Insurers are pumping money into digital health startups--a sector that's raising record amounts of cash.
Fueled by the medical-loss ratio rule in the Affordable Care Act mandating that insurers redeploy capital rather then distribute it to shareholders, payers are entering into venture funding deals with health startups.
"They're mandated by law to use these funds in a variety of different ways. Why not use it in a way that could result in additional returns while at the same time meeting the requirements?" Josh Kaye, a partner at the multinational law firm DLA Piper, says in a Forbes article.
Blue Cross and Blue Shield of Florida, for instance, has created an accelerator for healthcare startups based in Jacksonville. Horizon Healthcare Services in New Jersey is putting $3.7 million into oncology big data company Cota.
Accenture recently predicted that funding for digital healthcare startups in the U.S. will double to is $6.5 billion by the end of 2017. It's on pace for another record-setting year, according to Rock Health, with $2.3 billion raised in the first half of 2014.
The Forbes article makes the point that corporate investors tend to have little interest in the success of their portfolio ventures and end up competing with them instead.

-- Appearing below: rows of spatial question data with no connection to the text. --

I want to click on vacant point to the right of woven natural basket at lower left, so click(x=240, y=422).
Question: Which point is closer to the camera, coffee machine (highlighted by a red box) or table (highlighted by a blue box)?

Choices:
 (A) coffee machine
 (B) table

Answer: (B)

However, with the ACA forcing insurers and providers to work together to improve care, quality and efficiency, that could be different for health startups.

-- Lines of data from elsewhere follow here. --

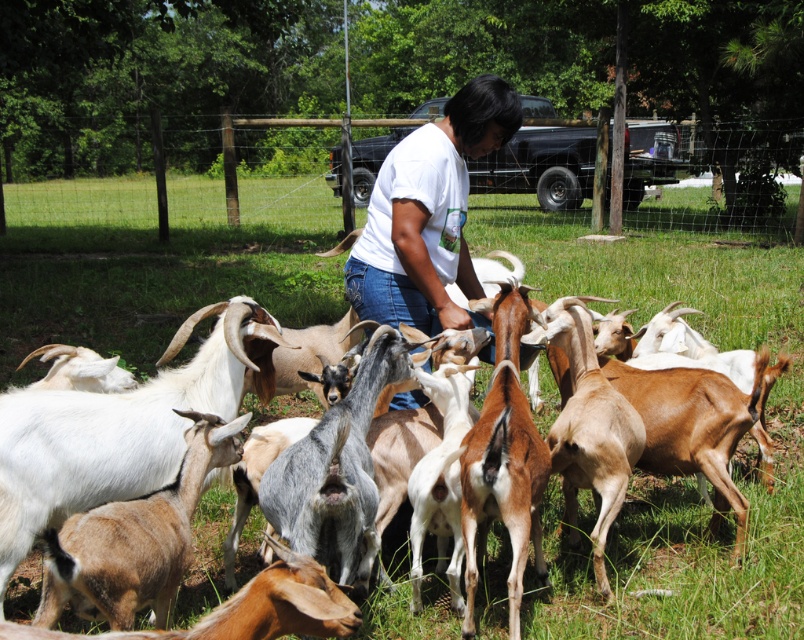
Question: Observing the image, what is the correct spatial positioning of green grass at center in reference to white cotton shirt at center?

Choices:
 (A) left
 (B) right

Answer: (A)

Question: Which of the following is the farthest from the observer?

Choices:
 (A) green grass at center
 (B) white cotton shirt at center

Answer: (B)

Question: Observing the image, what is the correct spatial positioning of green grass at center in reference to white cotton shirt at center?

Choices:
 (A) right
 (B) left

Answer: (B)

Question: Which object appears closest to the camera in this image?

Choices:
 (A) white cotton shirt at center
 (B) green grass at center

Answer: (B)

Question: Observing the image, what is the correct spatial positioning of green grass at center in reference to white cotton shirt at center?

Choices:
 (A) below
 (B) above

Answer: (B)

At a May hearing, Sen. John D. Rockefeller IV (D-W.Va.) touted the medical-loss ratio as "working the way we hoped it would," saying it has "forced insurance companies to review their operations and reduce their non-healthcare costs."
Insurers issued about $513 million in rebates for 2012 under the medical-loss ratio requirement, according to a Commonwealth Fund report, half of the amount paid in 2011. However, a separate report found less than 1 percent of premiums in 2011 went toward improving healthcare quality.